At the request of a reader, I will include substitutions to make the recipe lower in fat.  In the above pictured version, I used the regular recipe.   This yields about 16 regular sized muffins or 10 jumbo.

Happy Baking!

Buttermilk Blueberry Crumb Muffins
For Muffins
- 3 cups flour
- 1 1/3 cup sugar
- 1/2 tsp salt
- 1 tbsp, plus 1 tsp baking powder
- 2/3 cup buttermilk (to make lower in fat, I make my own with 1 tbsp vinegar and skim milk, just let sit a few minutes)
- 2/3 cup oil (can substitute with smooth plain unsweetened applesauce)
- 2 whole eggs (can substitute with 3 egg whites)
- 2 tsp lemon juice
- 2 cups blueberries

For Crumb Topping
- 2 tbsp butter, softened (can substitute with light spread)
- 1/2 cup sugar
- 1/2 cup flour
- 1 tsp cinnamon

Preheat oven to 400.  Spray muffin tins with nonstick spray.  (You could use paper liners, but you would be sacrificing all the muffin stuck to the paper, and believe me you don't want to do that!)  Combine dry muffing ingredients, then add buttermilk, oil and lemon juice.  Add eggs one at a time.  Fold in blueberries until just mixed.  Pour into prepared pans.
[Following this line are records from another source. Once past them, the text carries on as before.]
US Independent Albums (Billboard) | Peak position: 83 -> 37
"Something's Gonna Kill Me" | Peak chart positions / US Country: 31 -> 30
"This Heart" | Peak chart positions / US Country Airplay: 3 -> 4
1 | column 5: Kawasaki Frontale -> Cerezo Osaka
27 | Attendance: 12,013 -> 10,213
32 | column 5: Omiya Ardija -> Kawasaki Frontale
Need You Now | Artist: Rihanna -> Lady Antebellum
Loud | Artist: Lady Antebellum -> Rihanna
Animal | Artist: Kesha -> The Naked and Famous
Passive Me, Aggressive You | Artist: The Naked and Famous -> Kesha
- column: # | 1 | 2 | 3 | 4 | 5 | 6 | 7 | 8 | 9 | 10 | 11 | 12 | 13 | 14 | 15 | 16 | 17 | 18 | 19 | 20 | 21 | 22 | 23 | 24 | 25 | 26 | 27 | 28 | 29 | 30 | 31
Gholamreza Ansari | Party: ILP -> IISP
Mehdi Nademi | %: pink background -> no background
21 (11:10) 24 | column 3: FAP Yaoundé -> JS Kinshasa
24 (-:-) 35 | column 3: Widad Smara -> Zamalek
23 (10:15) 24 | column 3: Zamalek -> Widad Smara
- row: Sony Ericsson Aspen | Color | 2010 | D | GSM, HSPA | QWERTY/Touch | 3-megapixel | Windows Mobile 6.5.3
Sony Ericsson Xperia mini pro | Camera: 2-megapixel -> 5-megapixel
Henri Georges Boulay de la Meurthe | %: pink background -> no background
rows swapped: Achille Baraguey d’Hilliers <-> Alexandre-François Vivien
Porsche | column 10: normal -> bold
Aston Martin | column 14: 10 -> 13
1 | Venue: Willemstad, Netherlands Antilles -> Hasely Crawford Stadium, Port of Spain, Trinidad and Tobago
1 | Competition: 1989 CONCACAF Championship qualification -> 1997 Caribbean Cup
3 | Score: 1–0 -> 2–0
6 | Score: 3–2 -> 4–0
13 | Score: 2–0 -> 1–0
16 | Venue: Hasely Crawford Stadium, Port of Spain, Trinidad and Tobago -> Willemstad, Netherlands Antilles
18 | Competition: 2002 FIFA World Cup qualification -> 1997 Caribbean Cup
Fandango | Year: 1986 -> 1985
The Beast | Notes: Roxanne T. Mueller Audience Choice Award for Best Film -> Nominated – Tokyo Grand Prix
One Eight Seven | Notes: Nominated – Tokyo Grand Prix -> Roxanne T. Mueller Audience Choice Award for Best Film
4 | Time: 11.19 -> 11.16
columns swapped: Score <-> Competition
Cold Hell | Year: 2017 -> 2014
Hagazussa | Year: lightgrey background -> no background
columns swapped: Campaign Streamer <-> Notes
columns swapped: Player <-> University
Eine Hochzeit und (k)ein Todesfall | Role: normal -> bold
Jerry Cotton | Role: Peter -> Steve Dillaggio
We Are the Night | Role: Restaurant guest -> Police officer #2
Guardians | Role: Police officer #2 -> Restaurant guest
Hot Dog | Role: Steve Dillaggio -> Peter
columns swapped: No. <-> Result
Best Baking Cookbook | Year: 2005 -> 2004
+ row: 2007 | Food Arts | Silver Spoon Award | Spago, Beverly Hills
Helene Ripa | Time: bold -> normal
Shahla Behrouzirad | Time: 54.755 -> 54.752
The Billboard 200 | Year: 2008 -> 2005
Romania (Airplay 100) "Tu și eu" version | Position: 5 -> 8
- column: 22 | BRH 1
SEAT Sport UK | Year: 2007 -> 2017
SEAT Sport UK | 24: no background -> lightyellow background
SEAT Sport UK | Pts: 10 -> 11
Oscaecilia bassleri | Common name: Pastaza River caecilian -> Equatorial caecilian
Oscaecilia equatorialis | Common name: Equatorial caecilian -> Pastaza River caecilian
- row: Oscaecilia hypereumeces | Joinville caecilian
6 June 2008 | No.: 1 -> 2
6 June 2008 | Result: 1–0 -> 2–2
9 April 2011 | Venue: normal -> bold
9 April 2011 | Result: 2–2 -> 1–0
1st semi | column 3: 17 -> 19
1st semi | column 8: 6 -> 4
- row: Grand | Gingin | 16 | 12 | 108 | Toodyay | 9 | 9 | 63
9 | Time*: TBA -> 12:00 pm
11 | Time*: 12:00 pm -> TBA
For topping, combine with a fork until mixture resembles course crumbs.  Sprinkle generously over muffin batter.  Bake for 23-25 minutes, until toothpick insert in center comes out clean.

Quick and Easy Chili

I've used the same basic recipe for this forever.  It's something you can throw together in 15-20 minutes for dinner or put into a crockpot and let cook all day.  You can use it to make chili dogs, serve it over fritos for homemade gutbusters or just have a bowl of it all by itself.  I made this just last night.  One of these days I will fiddle with it and try adding more stuff to it, but I haven't yet.  Why mess with a good thing?

- 1 pound lean ground beef
- 1/2 medium onion, diced
- 1 clove garlic, minced
- 2 tbsp chili powder
- dash pepper
- 1 large can chili beans
- 1 can diced tomatoes
- 1/2 small can tomato paste
- shredded cheddar cheese and/or diced onions for garnish

Brown ground beef in deep skillet, adding the onion, garlic, chili powder and pepper to the meat.  Cook until meat is done and onions transparent. 

Add the rest of the ingredients and mix thoroughly.  You can warm it all together on the stovetop or put it in a crockpot on low for a few hours.  I opt not to add more heat to the chili since the kids don't like it too spicy, but you can add hot pepper sauce or dried cayenne pepper to make it hotter. 

Sunday, January 2, 2011

Rosemary Chicken

Hello blog.  I've neglected you.  But I've been busy....had a good excuse and all I suppose. 

Here is one of the things I cooked since I've been here.  It ain't fancy, but it's good.

Rosemary Chicken
- 4-6 boneless, skinless chicken breasts
- 4 springs fresh rosemary, chopped
- 3 tbsp oil
- 2 tbsp butter
- 2-3 cloves of garlic, finely minced

Heat oil in large skillet on medium, then place chicken in pan.  Cook until browned on that side, then flip.  Brown on the other side, then add butter, garlic and rosemary and cover.  Reduce heat to low-medium and cook until chicken is no longer pink in the center.